Bei all dem lohnt es sich, einen Blick auf die griechische Seite der Grenze zu werfen. Denn während Militär und Polizei an der türkisch-griechischen Grenze allgegenwärtig sind und bei ihrer Arbeit von Frontex-Beamten unterstützt werden, begegnet man in den Bergen zwischen Griechenland und Albanien nur selten Uniformierten. Unter Migranten, die von Griechenland aus weiter nach Westeuropa wollen, gilt diese Strecke daher als sicher.
Der Weg nach Westen
Viele Migranten fahren von Thessaloniki aus nach Kastoria, einem pittoresken Städtchen etwa 30 Kilomter entfernt von Albanien. "Dort soll uns die Polizei vom Bus abholen und zur albanischen Grenze bringen," erzählt Zakarias im Wave-Center in Thessaloniki. Er ist Marokkaner und über die Türkei nach Griechenland gekommen.
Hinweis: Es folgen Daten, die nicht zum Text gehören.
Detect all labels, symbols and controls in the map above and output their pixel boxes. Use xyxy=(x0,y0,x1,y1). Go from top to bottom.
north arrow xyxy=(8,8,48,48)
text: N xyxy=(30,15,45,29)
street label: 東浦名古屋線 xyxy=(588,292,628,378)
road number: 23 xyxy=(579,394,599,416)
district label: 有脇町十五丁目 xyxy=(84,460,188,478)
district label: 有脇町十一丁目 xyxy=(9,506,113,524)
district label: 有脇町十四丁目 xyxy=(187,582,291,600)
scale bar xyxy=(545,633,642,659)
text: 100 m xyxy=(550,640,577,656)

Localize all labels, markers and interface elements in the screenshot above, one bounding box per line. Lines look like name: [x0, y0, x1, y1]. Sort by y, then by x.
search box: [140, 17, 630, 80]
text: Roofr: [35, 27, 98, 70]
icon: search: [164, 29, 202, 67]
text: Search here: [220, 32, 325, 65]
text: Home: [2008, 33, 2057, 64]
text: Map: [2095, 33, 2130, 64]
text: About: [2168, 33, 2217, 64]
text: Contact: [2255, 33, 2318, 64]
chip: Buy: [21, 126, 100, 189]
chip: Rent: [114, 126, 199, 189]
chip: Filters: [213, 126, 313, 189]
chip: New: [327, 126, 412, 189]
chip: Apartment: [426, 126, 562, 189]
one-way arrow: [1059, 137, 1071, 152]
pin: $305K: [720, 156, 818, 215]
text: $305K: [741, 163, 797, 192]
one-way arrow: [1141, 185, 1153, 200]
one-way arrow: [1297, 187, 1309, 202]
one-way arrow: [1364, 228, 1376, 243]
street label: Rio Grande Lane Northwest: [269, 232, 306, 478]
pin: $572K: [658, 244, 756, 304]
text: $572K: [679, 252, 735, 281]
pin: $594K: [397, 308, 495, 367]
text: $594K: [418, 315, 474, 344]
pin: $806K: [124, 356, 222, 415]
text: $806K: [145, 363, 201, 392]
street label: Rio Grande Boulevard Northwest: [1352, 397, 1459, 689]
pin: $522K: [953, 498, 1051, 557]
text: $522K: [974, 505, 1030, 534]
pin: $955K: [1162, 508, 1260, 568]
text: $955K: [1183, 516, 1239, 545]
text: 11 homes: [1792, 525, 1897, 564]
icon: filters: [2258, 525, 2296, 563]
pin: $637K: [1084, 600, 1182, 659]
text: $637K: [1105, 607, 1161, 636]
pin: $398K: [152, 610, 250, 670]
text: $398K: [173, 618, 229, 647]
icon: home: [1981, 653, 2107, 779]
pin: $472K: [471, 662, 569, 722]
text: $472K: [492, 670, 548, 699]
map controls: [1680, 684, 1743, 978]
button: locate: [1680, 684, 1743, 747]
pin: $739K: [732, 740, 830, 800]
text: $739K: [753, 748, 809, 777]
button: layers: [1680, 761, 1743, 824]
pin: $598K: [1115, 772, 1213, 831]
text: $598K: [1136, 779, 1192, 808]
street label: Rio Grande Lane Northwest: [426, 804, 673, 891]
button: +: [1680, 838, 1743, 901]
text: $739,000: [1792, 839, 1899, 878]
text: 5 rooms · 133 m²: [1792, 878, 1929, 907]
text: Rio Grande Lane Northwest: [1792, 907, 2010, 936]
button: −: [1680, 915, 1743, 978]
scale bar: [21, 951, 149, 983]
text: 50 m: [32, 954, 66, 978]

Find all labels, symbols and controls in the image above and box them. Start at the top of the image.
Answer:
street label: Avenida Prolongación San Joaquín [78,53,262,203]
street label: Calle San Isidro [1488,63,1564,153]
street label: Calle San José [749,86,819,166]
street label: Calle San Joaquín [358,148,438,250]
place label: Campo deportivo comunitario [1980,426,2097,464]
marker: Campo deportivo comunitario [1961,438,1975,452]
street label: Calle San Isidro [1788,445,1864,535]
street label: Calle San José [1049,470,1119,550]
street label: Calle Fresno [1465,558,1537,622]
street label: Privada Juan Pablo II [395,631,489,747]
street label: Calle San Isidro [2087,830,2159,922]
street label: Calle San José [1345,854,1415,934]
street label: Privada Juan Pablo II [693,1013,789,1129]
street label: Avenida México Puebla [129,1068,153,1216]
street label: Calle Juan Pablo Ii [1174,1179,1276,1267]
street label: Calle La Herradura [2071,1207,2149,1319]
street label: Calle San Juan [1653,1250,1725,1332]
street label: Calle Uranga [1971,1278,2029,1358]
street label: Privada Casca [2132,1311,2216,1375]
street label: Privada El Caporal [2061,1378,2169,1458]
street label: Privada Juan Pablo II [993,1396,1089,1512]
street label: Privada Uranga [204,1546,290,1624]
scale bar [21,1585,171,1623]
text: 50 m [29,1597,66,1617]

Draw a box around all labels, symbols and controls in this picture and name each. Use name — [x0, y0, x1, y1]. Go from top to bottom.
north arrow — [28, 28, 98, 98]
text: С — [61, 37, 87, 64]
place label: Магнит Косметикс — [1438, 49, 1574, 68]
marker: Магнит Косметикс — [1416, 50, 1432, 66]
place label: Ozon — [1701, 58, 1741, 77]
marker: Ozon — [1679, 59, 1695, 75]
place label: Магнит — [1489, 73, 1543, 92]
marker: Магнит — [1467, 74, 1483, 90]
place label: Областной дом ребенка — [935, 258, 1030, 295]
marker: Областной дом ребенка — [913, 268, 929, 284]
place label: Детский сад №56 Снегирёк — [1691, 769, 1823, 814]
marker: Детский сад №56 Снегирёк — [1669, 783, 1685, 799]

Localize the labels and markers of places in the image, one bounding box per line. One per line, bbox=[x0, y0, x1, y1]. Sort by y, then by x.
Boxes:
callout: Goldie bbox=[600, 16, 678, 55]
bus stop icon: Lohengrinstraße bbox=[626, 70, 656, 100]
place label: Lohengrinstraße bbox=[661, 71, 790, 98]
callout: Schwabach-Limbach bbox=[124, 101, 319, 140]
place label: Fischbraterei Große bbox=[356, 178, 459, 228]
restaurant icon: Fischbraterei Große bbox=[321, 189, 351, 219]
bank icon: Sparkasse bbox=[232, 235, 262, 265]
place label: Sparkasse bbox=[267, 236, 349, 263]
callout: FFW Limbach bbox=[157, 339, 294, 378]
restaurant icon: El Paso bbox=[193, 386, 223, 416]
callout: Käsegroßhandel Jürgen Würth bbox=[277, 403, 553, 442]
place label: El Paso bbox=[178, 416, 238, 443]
Gerüchte wie dieses kursieren häufig unter Migranten. Meist haben sie mit der Wahrheit wenig zu tun. Trotzdem sitzen die Männer am Nachmittag im Bus Richtung Grenze, unter ihnen der 46-jährige Saleh Rosa, ebenfalls aus Marokko. Er ist seit einem Jahr in Griechenland, in Thessaloniki war er lange wohnungslos: "Griechenland ist ein gutes Land, aber ich kann hier nicht leben", erklärt Saleh Rosa. Er will über Albanien, Kosovo, Serbien und Ungarn nach Westeuropa.
Ominöse Polizeikontrollen
Kurz vor der Ankunft in Kastoria hält die Polizei den Bus an. Auf einem Parkplatz stehen Streifenwagen mit uniformierten Beamten. Zwei nicht uniformierte Männer steigen in den Bus und geben an, ebenfalls Polizisten zu sein. Ohne sich auszuweisen konzentrieren sie sich gezielt auf die Ausländer im Bus - und nehmen Saleh, Zakarias und ihre Begleiter fest.
Dann, gegen 23:00 Uhr am selben Abend, schicken die Migranten per WhatsApp eine Nachricht und einen Google-Standort. Sie sagen, dass die beiden Nicht-Uniformierten sie zu einem Ort etwa 15 Kilometer von der albanischen Grenze entfernt gebracht hätten. Später, bei einem Treffen in der albanischen Hauptstadt Tirana, wiederholt Saleh Rosa seine Darstellung und unterstreicht, dass die Beamten keine Papiere kontrolliert hätten.
Unterschiedliche Darstellungen
Auf Anfrage der DW bestätigt die zuständige Polizeidienststelle die Straßenkontrolle und die Existenz der beiden nicht-uniformierten Beamten. Dann aber weicht ihre Darstellung deutlich von der der Marokkaner ab: Man habe klären wollen, ob die Männer sich rechtmäßig in Griechenland aufhielten. Nachdem dies bestätigt worden sei, habe man sie wieder freigelassen.
Nach Angaben der Migranten aber hielt sich nur Saleh Rosa rechtmäßig in Griechenland auf. Die anderen Männer seien nicht erfasst gewesen. Erschwerend kommt hinzu, dass in ganz Griechenland aufgrund von COVID-19 eine Ausgangssperre gilt. Nur in nachweislichen Ausnahmefällen darf man sich von einem Regierungsbezirk in den nächsten bewegen. Selbst mit Papieren hätten die Migranten also zumindest eine Strafe bekommen müssen. Dazu aber äußert sich die Polizei nicht.